Der wirkliche Mensch ist weit zurück hinter dem embryonischen, der aus ihm erst in 3 Geschlechtern entsteht.

13 [15]

Alle Formen sind unser Werk – wir sprechen uns aus in der Art, wie wir die Dinge jetzt erkennen müssen.

13 [16]

Was habe ich gelernt, bis heute (15. Oktober 1881)? Mir selber aus allen Lagen heraus wohlzuthun und Anderer nicht zu bedürfen.

13 [17]

Was gehen mich die Irrthümer der Philosophen an!

13 [18]

Charakter = Organismus.

13 [19]

Das neue Große nicht über sich, nicht außer sich sehen, sondern aus ihm eine neue Funktion unser selbst machen.

Wir sind der Ozean, in den alle Flüsse des Großen fließen müssen.

Wie gefährlich ist es, wenn der Glaube an die Universalität unser selbst fehlt!
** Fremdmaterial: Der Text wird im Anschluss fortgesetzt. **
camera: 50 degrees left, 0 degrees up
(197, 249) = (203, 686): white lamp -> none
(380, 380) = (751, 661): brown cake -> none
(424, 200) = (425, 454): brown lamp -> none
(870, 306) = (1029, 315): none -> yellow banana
Viel Art von Glauben thut noth.

13 [20]

Vom Kleinsten Nächsten auszugehen:

1) die ganze Abhängigkeit sich feststellen, in die man hineingeboren und erzogen ist

2) den gewohnten Rhythmus unsres Denkens, Fühlens, unsere intellektuellen Bedürfnisse und Nahrungsweisen

3) Versuche der Veränderung, zunächst mit den Gewohnheiten zu brechen (zb. Diät

Sich geistig an seine Widersacher einmal anlehnen, in ihrer Luft zu leben versuchen reisen, in jedem Sinn

"Unstet und flüchtig" – eine Zeit.

Von Zeit zu Zeit über seinen Erfahrungen ruhen, verdauen.
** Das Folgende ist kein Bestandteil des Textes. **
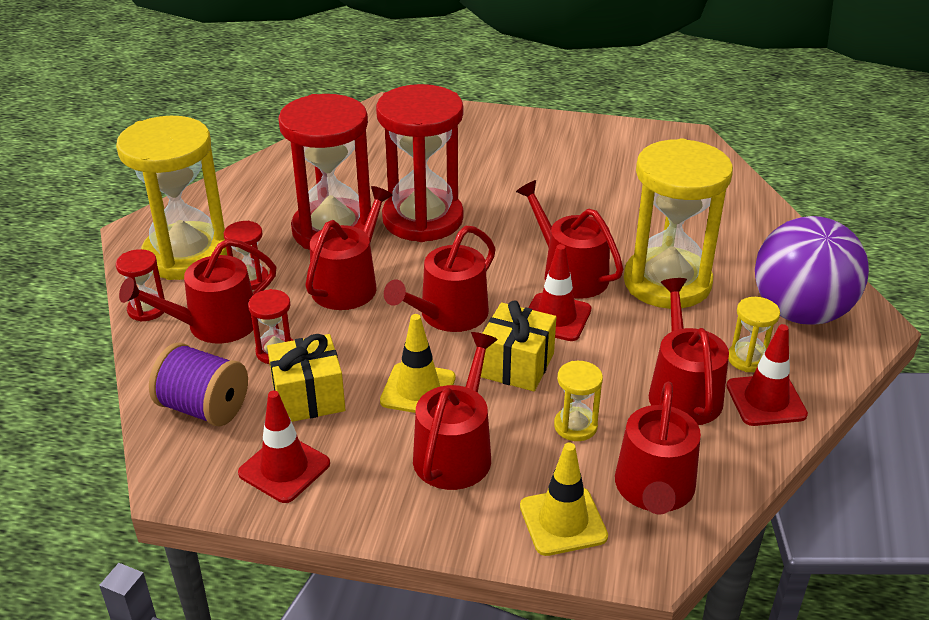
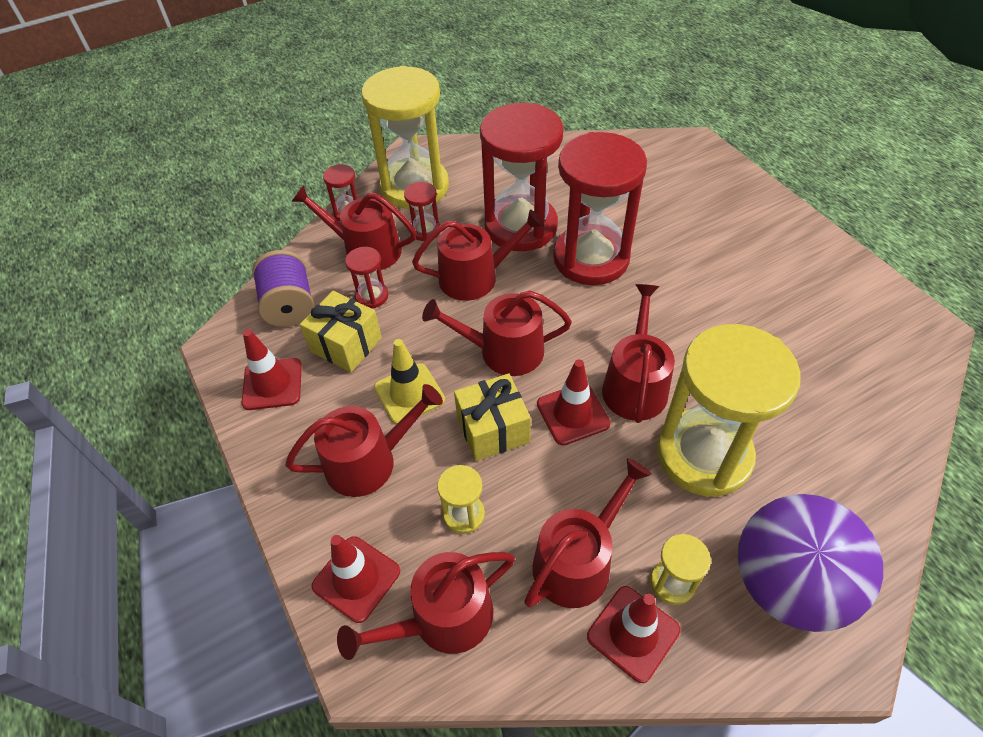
camera: 50 degrees right, 15 degrees up
(563, 521) = (356, 578): yellow traffic cone -> red traffic cone

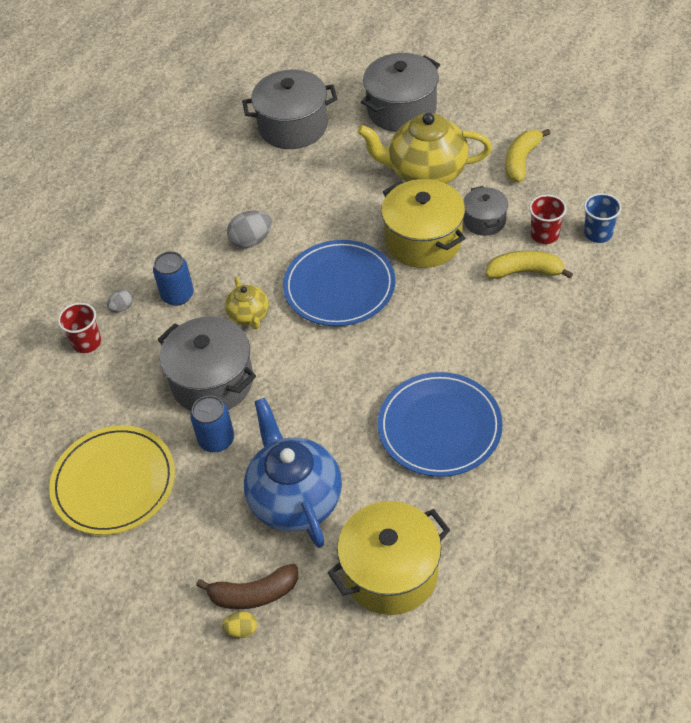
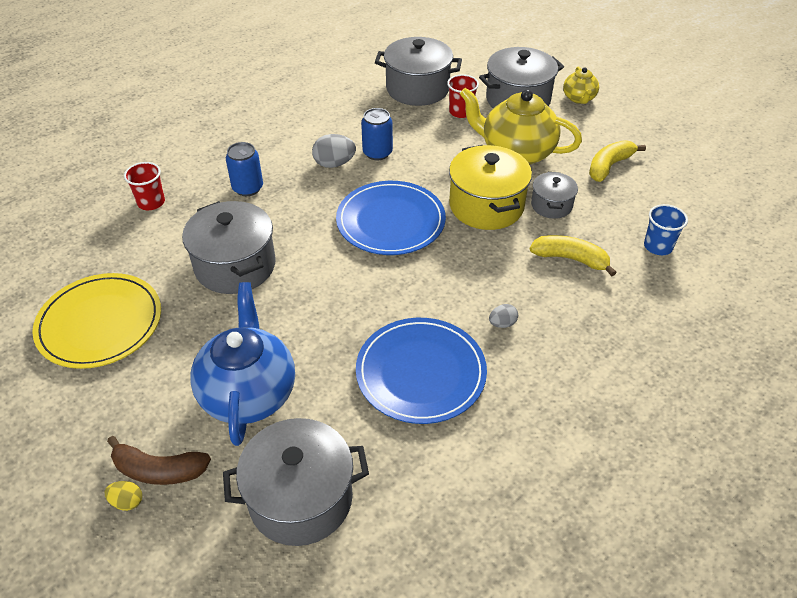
camera: 15 degrees right, 5 degrees down
(122, 307) = (196, 184): grey egg -> grey egg (502, 323)
(216, 440) = (209, 316): blue can -> blue can (377, 153)
(249, 316) = (298, 222): yellow teapot -> yellow teapot (579, 98)
(391, 573) = (300, 498): yellow pot -> grey pot
(544, 235) = (604, 233): red cup -> red cup (461, 112)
4) Versuche der Ideal dichtung und später des Ideal- Lebens.

13 [21]

Jenseits von Liebe und Haß, auch von Gut und Böse, ein Betrüger mit gutem Gewissen, grausam bis zur Selbstverstümmlung, unentdeckt und vor aller Augen, ein Versucher, der vom Blut fremder Seelen lebt, der die Tugend als ein Experiment liebt, wie das Laster.

13 [22]

Hier sitzest du, unerbittlich wie meine Neubegier, die mich zu dir zwang: wohlan, Sphinx, ich bin ein Fragender, gleich dir: dieser Abgrund ist uns gemeinsam – es wäre möglich, daß wir mit Einem Munde redeten?